§ Given passage:

- LP Vinyl Records Cover
- Directed by: Feroze Chinoy
- Written by: K.D.Shorey
- Produced by: K.D.Shorey
- Starring: Sanjeev Kumar Shatrughan Sinha Parveen Babi Anita Raj
- Music by: Laxmikant–Pyarelal
- Release date: 1 January 1984;
- Running time: 135 minutes
- Country: India
- Language: Hindi

= Bad Aur Badnam =

Bad Aur Badnam is a 1984 Indian Hindi-language film directed by Feroze Chinoy for producer K. D. Shorey who has also written the story, starring Sanjeev Kumar, Shatrughan Sinha, Parveen Babi, Anita Raj and the music was composed by Laxmikant-Pyarelal.

==Plot==
The story commences with three wrongdoers acquiring a substantial sum of money and receiving new identities courtesy of the affluent individual Pedro, who, in return, meets his demise. Subsequently, we encounter two covert agents, James (portrayed by Sanjeev Kumar) representing Ringania and Ashwinikumar (played by Shatrughan Sinha) from the Indian Intelligence Bureau, both operating at the pinnacle of their skills. Due to a misunderstanding, they find themselves as sworn adversaries; nonetheless, their official responsibilities persist. Ashwinikumar delves into an enigmatic scheme to assassinate a prominent figure in New Delhi, while James embarks on a Ringanian mission within India. They engage in a confrontation, briefly reconcile, and the remainder of the movie follows their collaborative endeavors to decipher the mystery and thwart the malevolent conspiracy.

§ Supplied information:

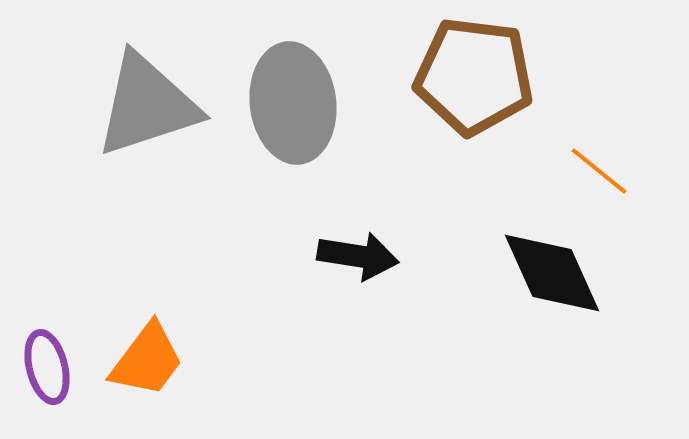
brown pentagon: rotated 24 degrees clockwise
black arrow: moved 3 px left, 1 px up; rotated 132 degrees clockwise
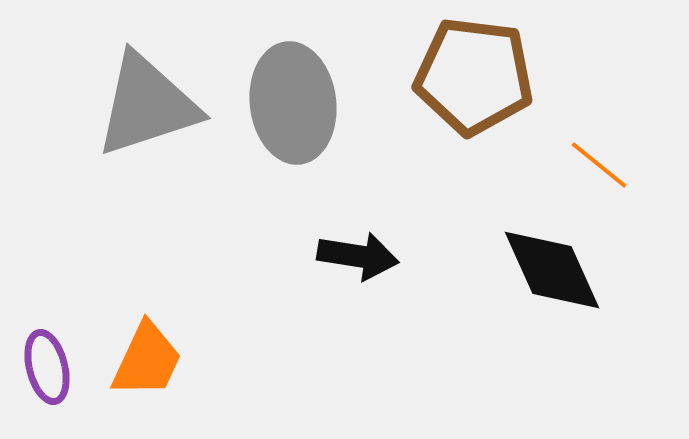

§ Written task 1:
Answer these from the Bad Aur Badnam text:
(a) What is the film's running time?
(b) Which organization does Ashwinikumar come from?
(c) Who composed the music?
§ Written task 2: Write out the part of the Bad Aur Badnam text starting with "Bad Aur Badnam is" and going on through "composed by Laxmikant-Pyarelal.", unchanged.
The data have no connection to the Bad Aur Badnam text.

§ Correct result 1:
(a) 135 minutes
(b) The Indian Intelligence Bureau
(c) Laxmikant–Pyarelal

§ Correct result 2:
Bad Aur Badnam is a 1984 Indian Hindi-language film directed by Feroze Chinoy for producer K. D. Shorey who has also written the story, starring Sanjeev Kumar, Shatrughan Sinha, Parveen Babi, Anita Raj and the music was composed by Laxmikant-Pyarelal.